* _EXTRAIT CHOISI_:
__________________________________________________
11 août 2015

L'amour d'aimer - Saint Bernard

Je découvre et vous laisse contempler ce sermon de Saint Bernard :
" L'amour se suffit à lui-même, il plaît par lui-même et pour lui-même. Il est à lui-même son mérite, il est à lui-même sa récompense. L'amour ne cherche hors de lui-même ni sa raison d'être ni son fruit : son fruit, c'est l'amour même. J'aime parce que j'aime. J'aime pour aimer. Quelle grande chose que l'amour, si du moins il remonte à son principe, s'il retourne à son origine, s'il reflue vers sa source pour y puiser un continuel jaillissement ! De tous les mouvements de l'âme, de ses sentiments et de ses affections, l'amour est le seul qui permette à la créature de répondre à son Créateur, sinon d'égal à égal, du moins dans une réciprocité de ressemblance. Car, lorsque Dieu aime, il ne veut rien d'autre que d'être aimé. Il n'aime que pour qu'on l'aime, sachant que ceux qui l'aimeront trouveront dans cet amour même la plénitude de la joie. L'amour de l'Époux, ou plutôt l'amour qu'est l'Époux, n'attend qu'un amour réciproque et la fidélité. Qu'il soit donc permis à celle qu'il chérit de l'aimer en retour. Comment l'épouse pourrait-elle ne pas aimer, elle qui est l'épouse de l'Amour ? Comment l'Amour ne serait-il pas aimé ?"(1)
On le verrait bien aussi en commentaire de 1 Cor 13 ou d'Éphésiens 5.

( 1) Sermon de saint Bernard sur le cantique des Cantiques,  source Bréviaire,  AELF

03 août 2015

Effacement et Kénose

La quête de Paul, son humilité,  son imitation de la kénose du Christ n'est pas un chemin de dénigrement personnel.  Ce n'est pas non plus le plan de Dieu de nous réduire à néant.  La kénose à laquelle nous invite le Christ est plutôt cette danse d'un ami vers un ami (cf. Jn 15, 15), de celui qui en s'effacant laisse place à celui qui est plus immense, celui qui comble et qui rassasie, non pas en cette vie mais en notre éternel quiétude à venir.
__________________________________________________
* _INFORMATIONS FOURNIES_:
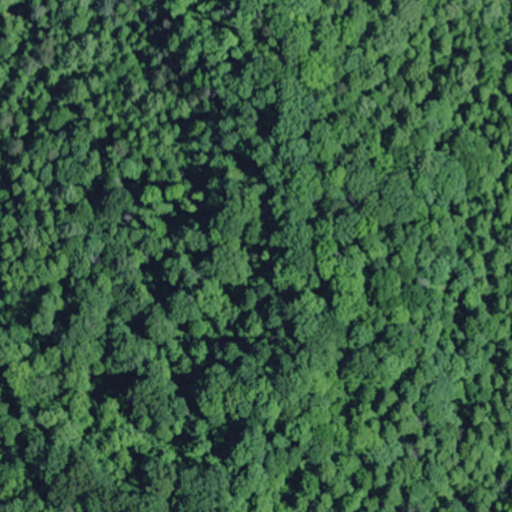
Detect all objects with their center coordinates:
building: (511, 0)
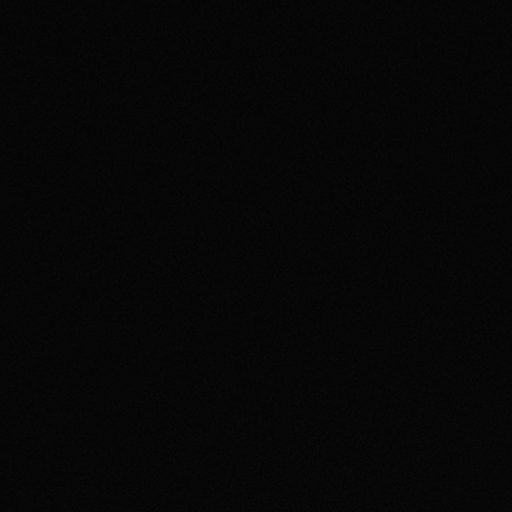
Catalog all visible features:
river: (256, 115)
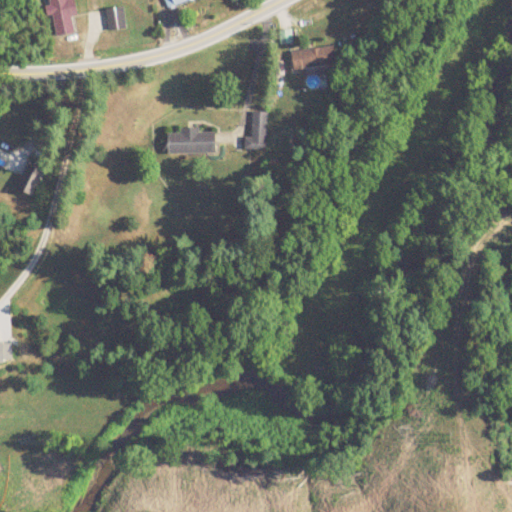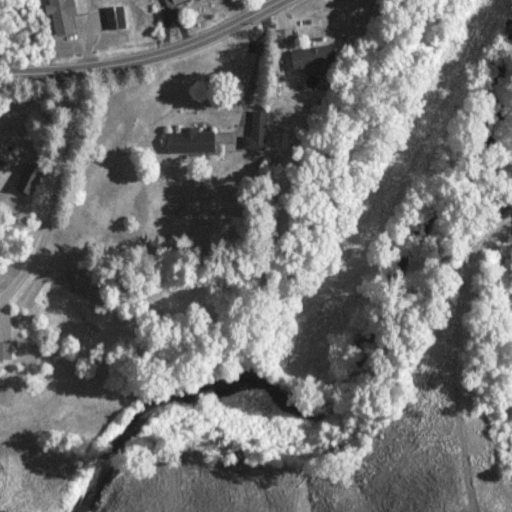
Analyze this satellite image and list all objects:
building: (172, 2)
building: (60, 17)
building: (116, 17)
road: (147, 58)
building: (311, 60)
road: (252, 87)
building: (257, 132)
building: (190, 141)
building: (29, 179)
road: (58, 192)
river: (354, 340)
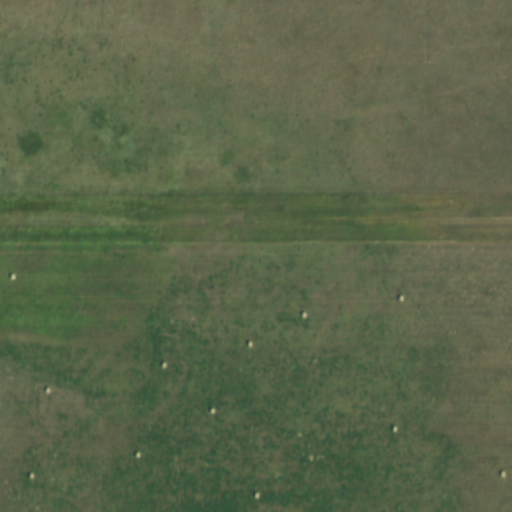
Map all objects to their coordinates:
road: (256, 221)
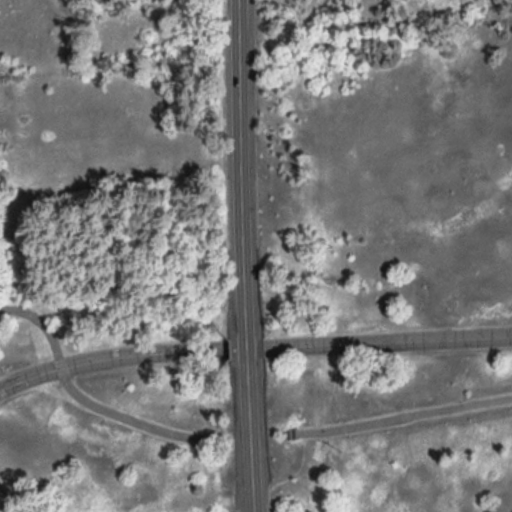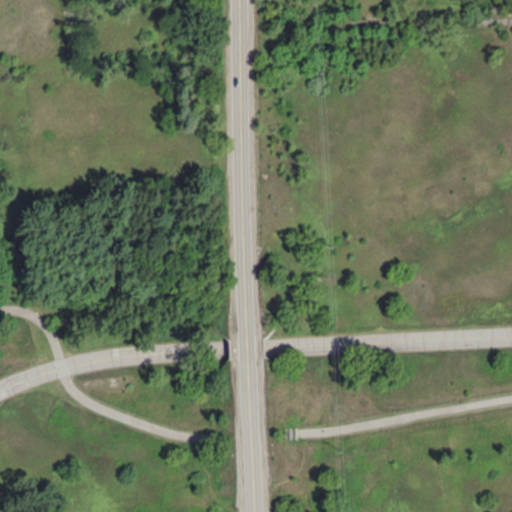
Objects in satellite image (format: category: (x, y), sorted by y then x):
road: (244, 167)
park: (256, 256)
road: (253, 346)
road: (250, 347)
road: (82, 397)
road: (404, 417)
road: (253, 435)
road: (254, 436)
road: (294, 472)
road: (210, 486)
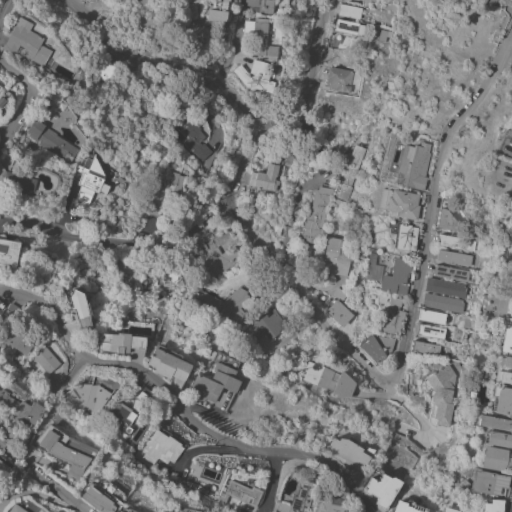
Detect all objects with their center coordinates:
building: (217, 4)
building: (256, 5)
building: (260, 5)
building: (217, 11)
building: (347, 11)
building: (349, 11)
building: (214, 15)
road: (138, 24)
building: (346, 26)
building: (347, 27)
building: (153, 37)
building: (256, 38)
building: (257, 39)
road: (232, 40)
building: (25, 43)
building: (27, 45)
road: (16, 71)
building: (104, 71)
building: (70, 76)
building: (254, 76)
building: (253, 78)
building: (337, 79)
building: (338, 79)
road: (232, 100)
building: (192, 133)
building: (191, 134)
building: (509, 138)
building: (50, 140)
building: (49, 141)
road: (505, 151)
building: (410, 165)
building: (412, 165)
road: (238, 169)
building: (349, 171)
building: (262, 178)
building: (89, 179)
building: (16, 182)
building: (89, 182)
building: (15, 183)
building: (164, 185)
building: (262, 185)
building: (163, 189)
building: (511, 195)
building: (401, 204)
building: (402, 204)
road: (430, 208)
building: (151, 209)
building: (316, 215)
road: (292, 216)
building: (313, 216)
building: (446, 219)
building: (447, 219)
building: (404, 237)
building: (405, 237)
building: (454, 242)
building: (455, 242)
road: (115, 247)
building: (7, 251)
building: (8, 253)
building: (334, 255)
building: (332, 256)
building: (451, 257)
building: (453, 258)
building: (215, 259)
building: (218, 259)
building: (371, 260)
building: (31, 261)
building: (369, 268)
building: (448, 273)
building: (450, 273)
building: (394, 277)
building: (395, 277)
building: (121, 280)
building: (510, 280)
building: (168, 281)
building: (159, 282)
building: (510, 282)
building: (443, 287)
building: (445, 287)
building: (338, 293)
building: (394, 302)
building: (440, 302)
building: (442, 302)
road: (309, 304)
building: (1, 305)
building: (224, 305)
building: (224, 306)
building: (79, 308)
building: (507, 308)
building: (508, 308)
building: (78, 309)
building: (12, 310)
building: (337, 311)
building: (336, 312)
building: (429, 316)
building: (432, 316)
building: (390, 317)
building: (391, 320)
building: (263, 327)
building: (263, 329)
building: (428, 330)
building: (427, 331)
building: (18, 339)
building: (506, 339)
building: (506, 339)
building: (16, 341)
building: (118, 342)
building: (120, 342)
building: (376, 346)
building: (423, 348)
building: (425, 348)
building: (370, 350)
building: (504, 361)
building: (505, 362)
building: (43, 363)
building: (167, 363)
building: (44, 364)
building: (166, 365)
building: (317, 376)
building: (503, 377)
building: (505, 378)
building: (328, 379)
building: (217, 380)
building: (217, 385)
building: (472, 385)
building: (342, 386)
building: (440, 394)
building: (145, 396)
building: (438, 397)
building: (85, 398)
building: (85, 398)
building: (502, 400)
building: (503, 401)
building: (19, 408)
building: (20, 410)
road: (181, 411)
building: (137, 417)
building: (122, 418)
building: (121, 420)
building: (494, 422)
building: (494, 423)
building: (498, 439)
building: (498, 439)
building: (156, 448)
building: (157, 448)
building: (64, 450)
building: (346, 452)
building: (350, 452)
building: (64, 454)
building: (494, 459)
building: (496, 459)
building: (6, 469)
building: (5, 471)
road: (43, 479)
building: (486, 482)
building: (489, 482)
building: (381, 487)
building: (380, 489)
building: (303, 491)
building: (1, 492)
building: (240, 493)
building: (243, 494)
building: (100, 497)
building: (298, 499)
building: (97, 500)
building: (327, 504)
building: (329, 505)
building: (492, 505)
building: (492, 506)
building: (406, 507)
building: (408, 507)
building: (13, 508)
building: (15, 509)
building: (180, 509)
building: (446, 509)
building: (446, 510)
building: (119, 511)
building: (120, 511)
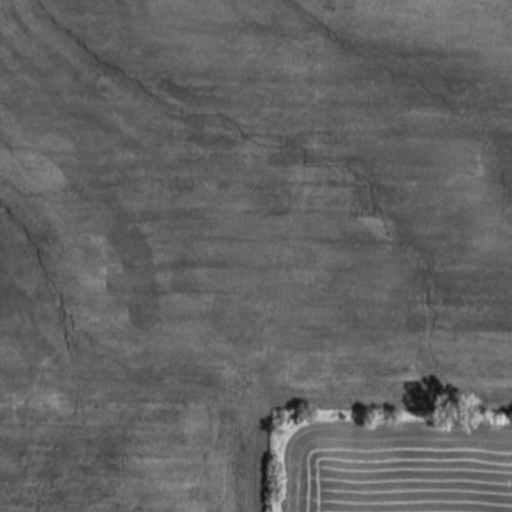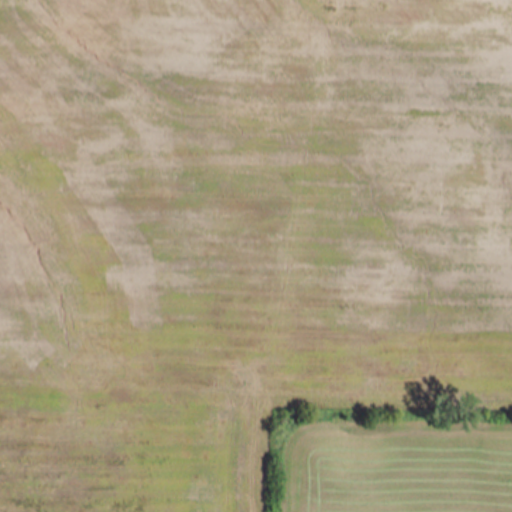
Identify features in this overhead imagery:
crop: (256, 256)
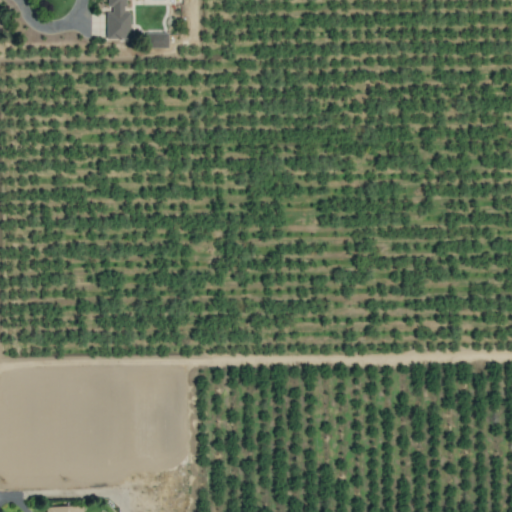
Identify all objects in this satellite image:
building: (115, 19)
road: (50, 25)
building: (155, 40)
crop: (256, 256)
road: (14, 499)
building: (63, 509)
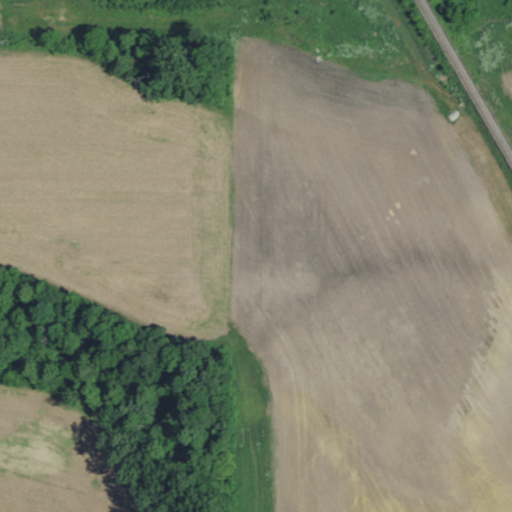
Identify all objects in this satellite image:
road: (466, 79)
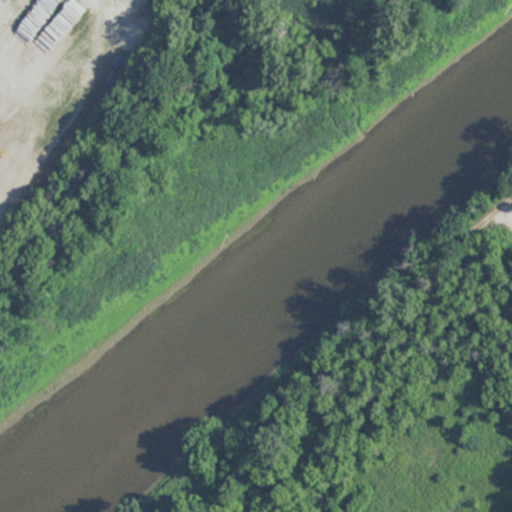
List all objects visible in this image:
river: (267, 281)
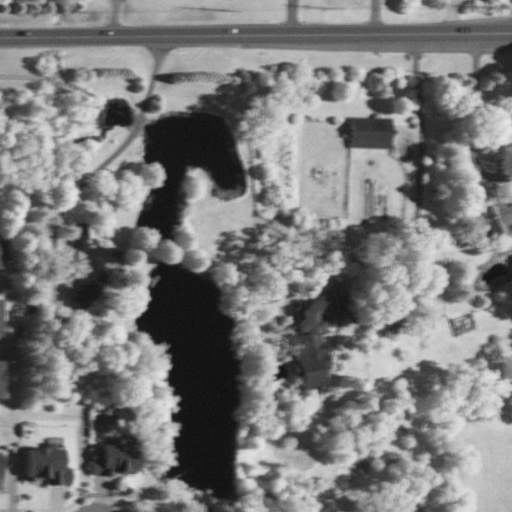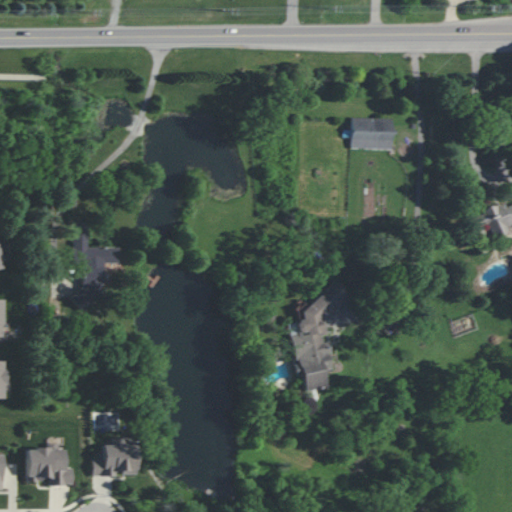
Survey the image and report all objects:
road: (256, 34)
road: (27, 76)
road: (474, 119)
road: (137, 125)
building: (370, 133)
road: (419, 178)
building: (493, 219)
building: (89, 263)
building: (0, 266)
building: (0, 318)
building: (313, 337)
building: (2, 382)
building: (113, 459)
building: (45, 465)
building: (0, 479)
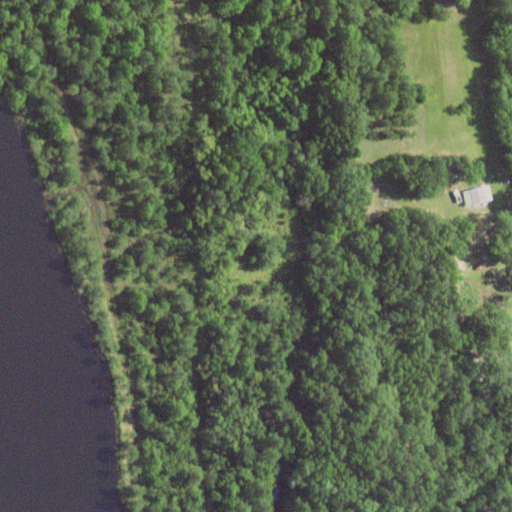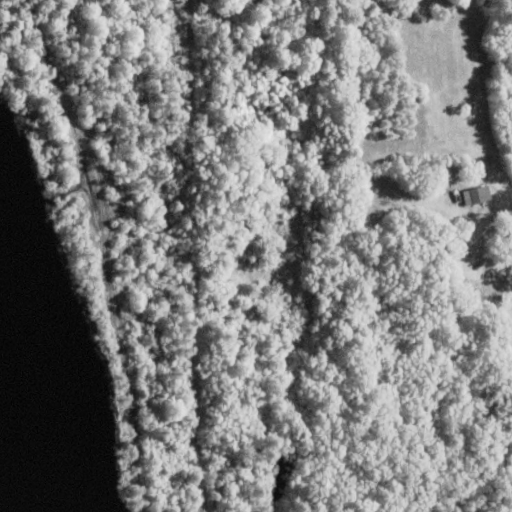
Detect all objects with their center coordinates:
building: (477, 194)
building: (472, 198)
building: (509, 244)
road: (479, 357)
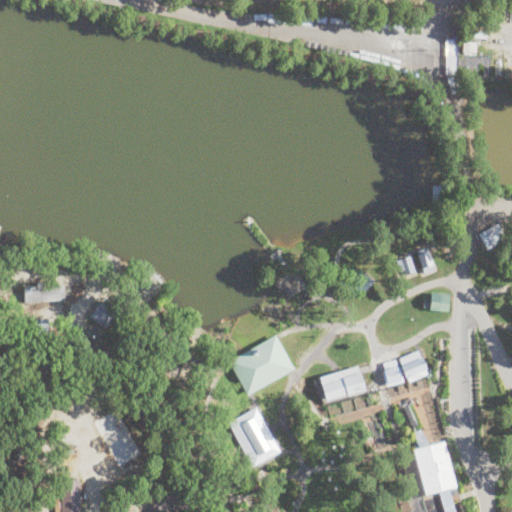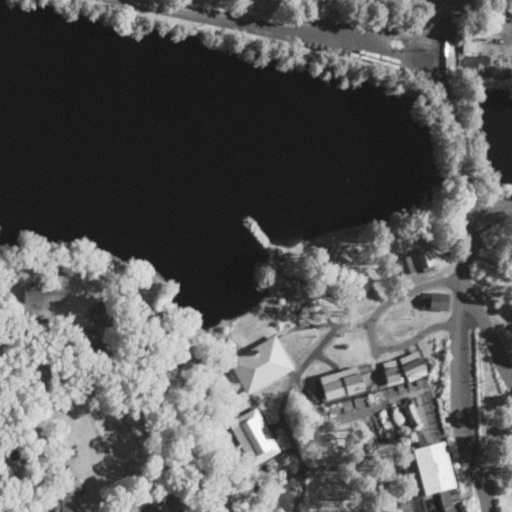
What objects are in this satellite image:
parking lot: (499, 0)
road: (315, 26)
building: (468, 47)
building: (437, 194)
road: (491, 210)
building: (492, 235)
building: (488, 237)
building: (425, 259)
building: (424, 260)
building: (404, 264)
building: (404, 267)
road: (459, 278)
building: (358, 279)
building: (282, 283)
building: (359, 283)
building: (43, 291)
building: (44, 292)
road: (281, 296)
building: (436, 300)
building: (435, 301)
building: (105, 314)
road: (150, 316)
road: (241, 319)
road: (366, 322)
building: (40, 324)
road: (484, 329)
road: (324, 340)
building: (104, 353)
building: (258, 364)
building: (260, 364)
building: (174, 365)
building: (412, 365)
building: (410, 367)
building: (390, 370)
building: (391, 371)
building: (339, 382)
building: (338, 383)
building: (407, 416)
building: (117, 436)
building: (253, 436)
building: (419, 437)
building: (419, 438)
road: (491, 460)
building: (68, 462)
building: (140, 464)
road: (96, 466)
building: (429, 469)
building: (435, 469)
building: (229, 475)
building: (70, 495)
building: (68, 496)
building: (446, 501)
building: (458, 508)
building: (178, 511)
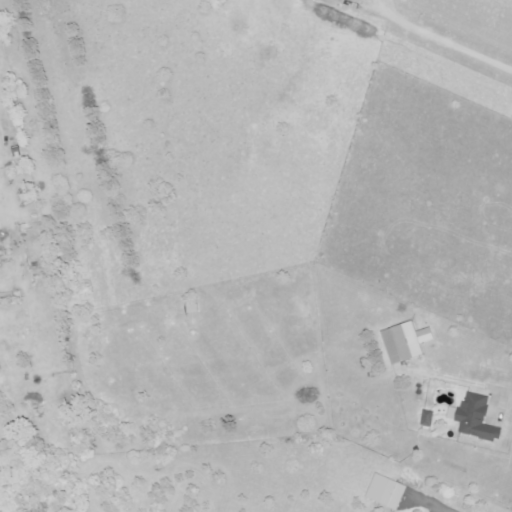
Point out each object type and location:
road: (441, 39)
building: (0, 60)
road: (18, 118)
building: (410, 342)
road: (496, 396)
building: (430, 418)
building: (478, 418)
building: (389, 491)
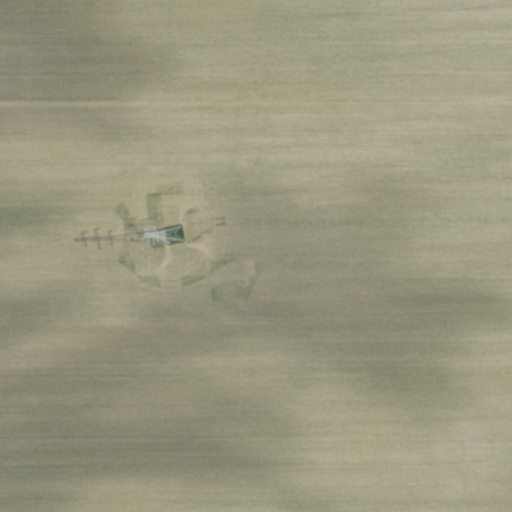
__________________________________________________
* _TÂCHES_:
**1.** Renomme « Christ » en « Seigneur » dans le texte sur l'amour et la kénose, en reprenant le passage qui commence par « 03 août 2015 » et qui s'arrête après « quiétude à venir. ».
**2.** Relève toutes les références bibliques accompagnées d'un numéro de chapitre dans le texte sur l'amour et la kénose.
**3.** Poursuis le texte sur l'amour et la kénose à partir de là où il s'arrête.

* _RÉPONSES_:
**1.**
03 août 2015

Effacement et Kénose

La quête de Paul, son humilité,  son imitation de la kénose du Seigneur n'est pas un chemin de dénigrement personnel.  Ce n'est pas non plus le plan de Dieu de nous réduire à néant.  La kénose à laquelle nous invite le Seigneur est plutôt cette danse d'un ami vers un ami (cf. Jn 15, 15), de celui qui en s'effacant laisse place à celui qui est plus immense, celui qui comble et qui rassasie, non pas en cette vie mais en notre éternel quiétude à venir.

**2.**
1 Cor 13
Éphésiens 5
Jn 15, 15

**3.**
"Celui qui aime sa propre vie (Jn 12,25) ne peut pas aimer Dieu, mais celui qui, à cause des richesses débordantes de l'amour divin, ne s'attache pas à lui-même, celui-là aime Dieu. Un tel homme ne cherche jamais sa propre gloire mais celle de Dieu, car celui qui aime sa propre vie cherche sa propre gloire. Celui qui s'attache à Dieu aime la gloire de son créateur. En effet, c'est le propre d'une âme sensible à l'amour de Dieu que de chercher constamment la gloire de Dieu chaque fois qu'elle accomplit les commandements, et de se réjouir de son propre abaissement. Car la gloire convient à Dieu en raison de sa grandeur, et l'abaissement convient à l'homme, car il fait de lui le familier de Dieu. Si nous agissons ainsi, nous serons joyeux à l'exemple de saint Jean Baptiste et nous commencerons à répéter sans relâche : « Lui, il faut qu'il grandisse, et moi, que je diminue » (Jn 3,30) (1). 


(1) Diadoque de Photicé, La Perfection spirituelle, 12 (trad. Solesmes, Lectionnaire II, p.149 rev.) source Bréviaire, AELF

02 août 2015

Ma crainte...

2000 ans plus tard, pouvons nous affirmer que nous sommes à la hauteur des espérances de Paul ?  : "Ma crainte, c'est qu'à mon arrivée je ne vous trouve pas tels que je voudrais, (....) Je crains de trouver parmi vous des querelles, des rivalités, des animosités, des contestations, des médisances, des faux rapports, de l'enflure, des troubles".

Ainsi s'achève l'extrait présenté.